La nuit vibre doucement et profondément, jusque dans les os. Maïté regarde Floozman droit dans les yeux en souriant. Elle l’étreint avec force puis s’abandonne dans ses bras.
- Je suis heureuse...
Ensuite, sans mot dire et sans se retourner, elle se dirige vers la scène d’une démarche légère, ses pieds nus touchant à peine l’herbe.
-And leave the grave far beneath
La flamme des brasiers dérobe la silhouette blanche de Maïté aux yeux de Floozman. Ou bien sont-ce les brasiers que Floozman aperçoit à travers le pâle spectre de Maïté ?
- You’ll be mine forever...
La voix se perd dans le bruissement de nouveaux hélicoptères qu’apporte une rafale de vent. La cime des arbres tremble. Autour d’un buffet croulant de victuailles les inspecteurs de police inquiets scrutent le ciel, une coupe de champagne à la main.
- La télévision arrive ! Fait un Floozboy
- La fête ! La fête ! Maintenant ! Répond Floozman
Aussitôt des instructions sont données. Elvis et les Floozboys enchaînent une reprise sidérale de «Jailhouse Rock ». Tranquille, Maïté attend dans un rayon de lune près du petit hélicoptère blanc.
La foule danse frénétiquement. Les Floozboys sont aux consoles. Le son devient solide et percutant dans les basses.
Soudain, un groupe de reporters parvient à se glisser auprès de Floozman.
- Floozman, vous êtes l’organisateur de cet évènement. Quel est le sens d’une pareille fête ?
- Floozman, personne ne vous connaît. Quand nous révèlerez vous votre visage ?
Une journaliste blonde d’un abord très professionnel demande :
- Le corps d’une vieille dame vient d’être trouvé de l’autre côté de la crête, qu’allez-vous faire ?
Floozman cherche une issue et s’aperçoit que le ciel bleuit à l’est. Les Floozboys tentent d’endiguer le flot des assaillants.
- Il faut, une équipe du matin. Il faut, ...il faut distribuer des drogues pour que les invités supportent le lever du jour. C’est beau ! Il faut les ramener vers les tentes et les divans...Le lever du soleil. Il faut... on a oublié le L.S.D, les poèmes ! Il est trop tard...
- Bonjour. Jérôme Dru du journal «Raviparty ». Comment obtenez-vous aussi vite les autorisations malgré le durcissement de la législation ?
Floozman a une vision de l’avenir immédiat. Des détritus jonchent le sol, les nappes sont maculées, la graisse des bêtes se gélifie dans les assiettes vides. Les visages sont marqués par la fatigue. La musique pulse indéfiniment, sans esprit. Plus loin, le corps digne et flétri de Maïté gît sans vie dans les graminées. Sa belle robe blanche étalée et ses bijoux témoignent de sa lutte contre l’âge. Il n’y a pas assez de vent dans les drapeaux, pas assez pas assez de pureté dans le jour, pas assez de grandeur... Il voit l’épaisse casse des titres dans le journal local.

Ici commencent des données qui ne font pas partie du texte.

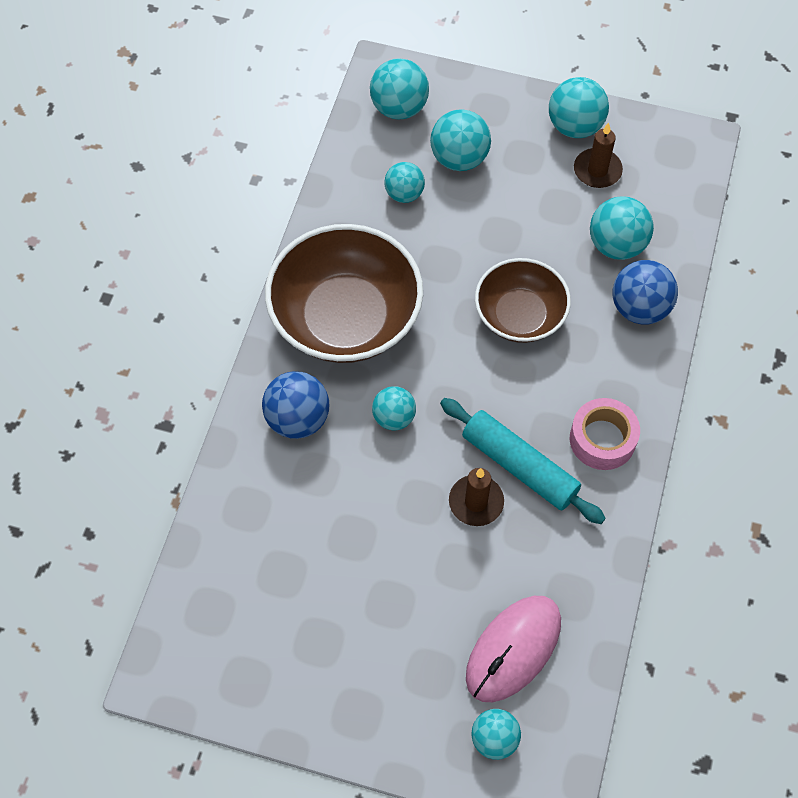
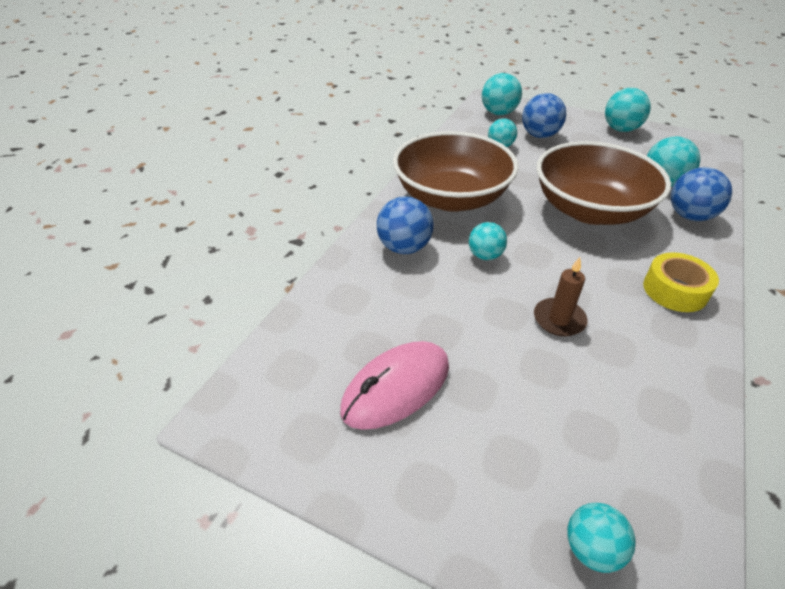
camera: 10 degrees right, 20 degrees down
turquoise ball [430,109,491,171] -> blue ball [522,93,566,138]
turquoise rolling pin [440,398,606,524] -> none
pink mouse [466,596,561,702] -> pink mouse moved to [340,341,449,430]
brown bowl [475,258,571,343] -> brown bowl [537,141,671,225], size x1.63
pink tape [570,398,640,470] -> yellow tape [643,252,719,312]
brown candle [574,122,623,188] -> none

Il se sent pris de nausées. Il distingue et analyse malgré lui chaque question des journalistes. Chaque énoncé se fraye un chemin jusqu’à sa raison électrisée. De multiples réponses se forment malgré lui, divisant le flot de sa pensée. Une part de son esprit calcule et pondère, il veut parler mais il n’est déjà plus lui-même. Un abîme s’ouvre au-devant de ces flots qui l’entraînent, toujours plus petit et plus faible, vers un aval brumeux...

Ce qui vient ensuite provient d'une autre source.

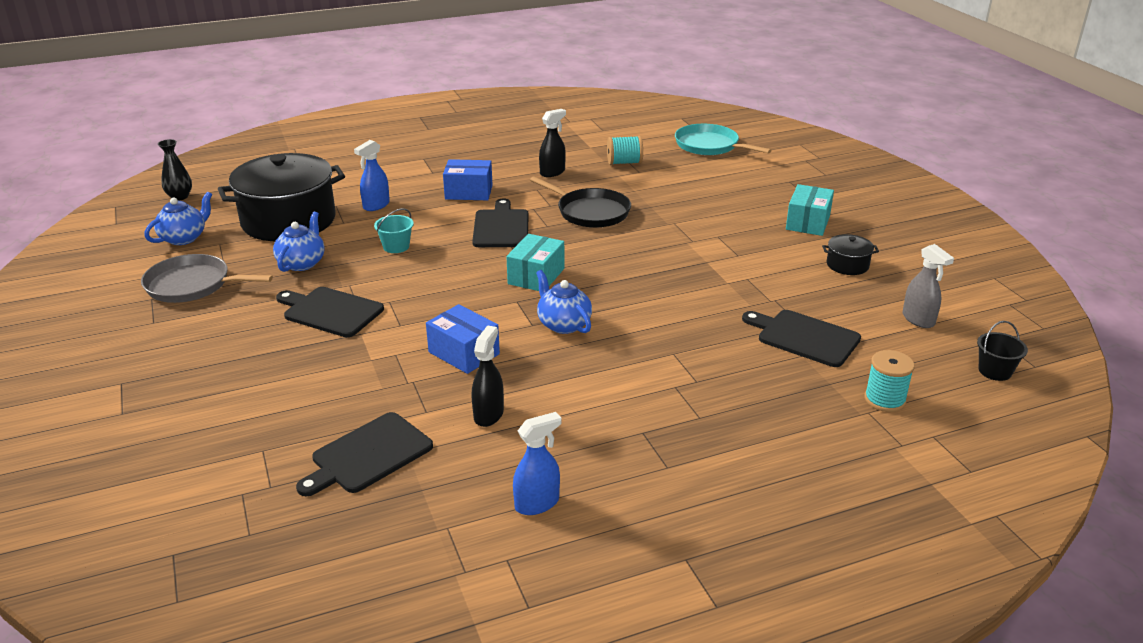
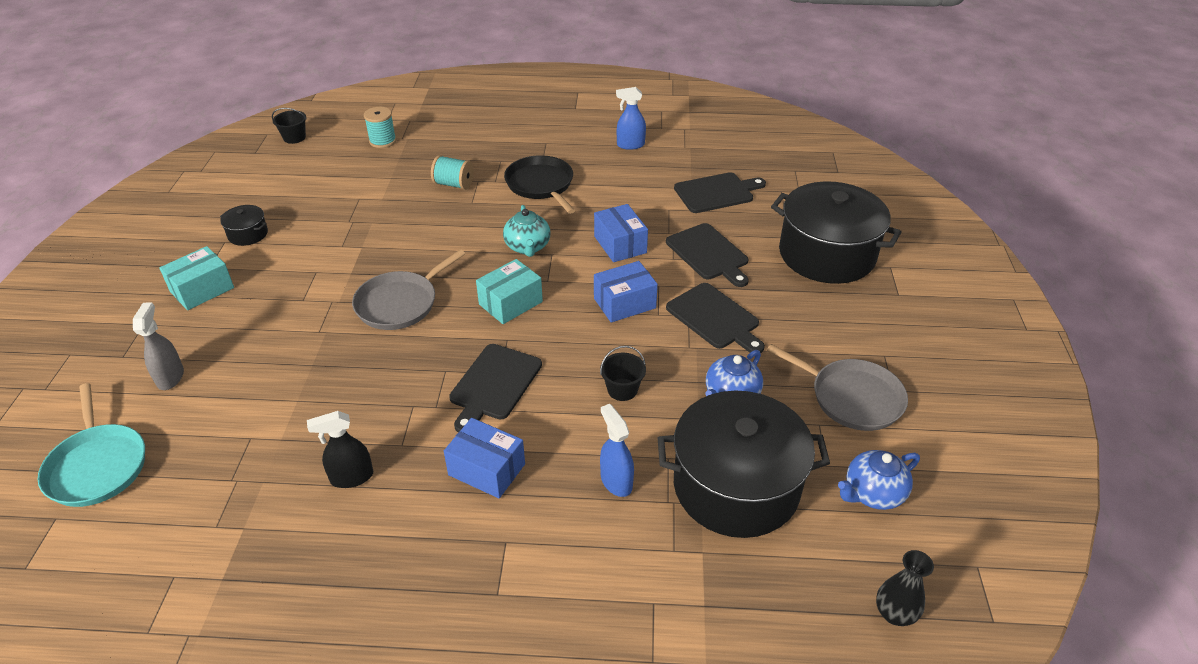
camera: 155 degrees left, 10 degrees up
blue spray bottle [354,140,390,211] -> blue spray bottle turned 90 degrees counterclockwise [600,404,634,497]
turquoise bucket [374,209,414,253] -> black bucket [600,346,646,401]
black spray bottle [472,325,504,427] -> none
black pan [530,177,631,228] -> black pan moved to [504,155,575,214]
blue teapot [536,270,592,334] -> turquoise teapot [503,205,550,257]
turquoise spool [607,135,643,165] -> turquoise spool moved to [431,155,474,190]
black cutting board [742,310,861,367] -> black cutting board moved to [666,223,749,287]
grey spray bottle [903,244,954,328] -> grey spray bottle moved to [133,302,184,390]
none -> grey pan [352,249,465,330]
none -> blue box [594,261,658,323]
none -> black pot [771,181,901,284]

Déjà les people repartent comme une nuée de moineaux. Des « roadies » et du personnel technique bousculent le petit groupe. On entend des sirènes de police.
- Combien coûte une fête comme celle-là ?
- Euh...
- Vite, les fumigènes... lance un Floozboy
Pscchhhhhhhh... À une vitesse saisissante, une brume verte engloutit la colline comme le font les brumes du Pacifique Nord. À travers l’épaisse fumée, dans la confusion, les Floozboys évacuent Fred Looseman.
L’instant d’après, un groupe de techniciens émerge inaperçu d’une trouée, les bras chargés de matériel. Seul Fred Looseman sourit.
Dans l’axe du soleil, un petit hélicoptère blanc s’éloigne et disparaît. Un reflet ardent forme une ellipse sur l’écran.